MUNA Lunch Talk:

Mark Rawlings

NRAO - Charlottesville

The Diffuse Interstellar Bands: A Path to Fame, Fortune and Job Security?

November 5

12:10PM, Room 230, NRAO, Edgemont Road

Abstract:

Since their initial detection in 1922, the identification of the carriers of the Diffuse Interstellar Bands (DIBs) has gone on to become one of the longest-standing problems in astrophysics. The DIBs themselves are ubiquitous, intrinsically weak spectroscopic absorption features seen in the spectra of bright background sources (e.g. stars), that arise from the presence of foreground diffuse interstellar material.
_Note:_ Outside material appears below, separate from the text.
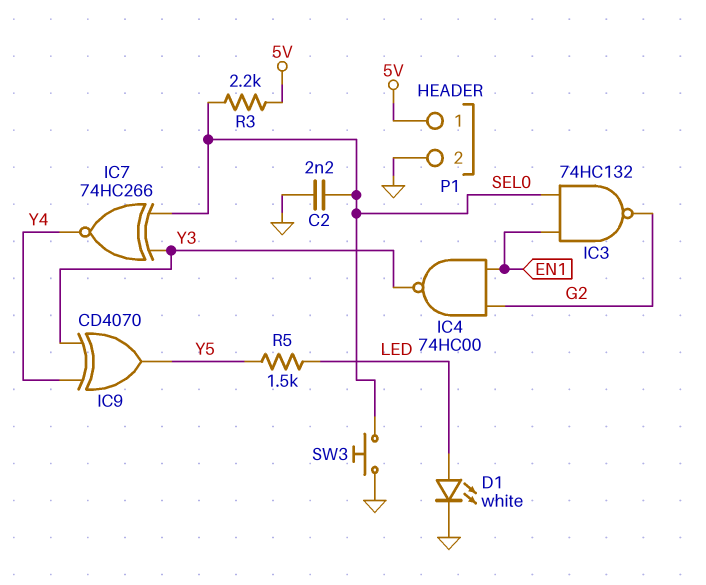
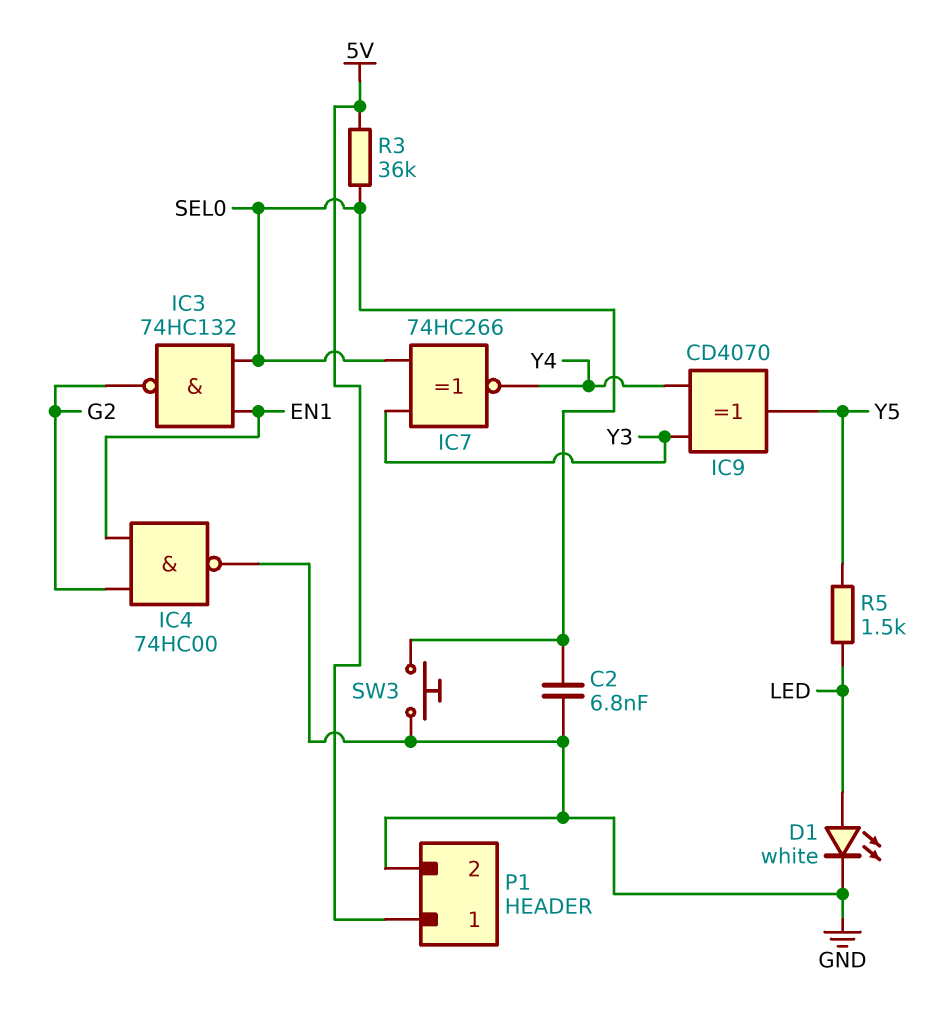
C2: 2.2nF (GND, SEL0) -> 6.8nF (GND, SEL0)
IC4: NAND 74HC00 (in EN1, in G2, out Y3) -> NAND 74HC00 (in EN1, in G2, out GND)
R3: 2.2k (5V, SEL0) -> 36k (5V, SEL0)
Although hundreds of DIBs have now been detected in a wide range of sightlines, the identities of their carrier species remain infuriatingly elusive. This review talk will introduce the DIBs, summarize their basic properties and place them in a broader astronomical context, emphasizing precisely what we do and do not know about them. Popular carrier candidates will be critically compared and reviewed. In particular, the role of various extremes of the DIBs world on further constraining them will be emphasized. Such extremes include DIBs along very high and low extinction sightlines, DIBs at long wavelengths and DIB properties seen at ultra-high spectroscopic resolutions.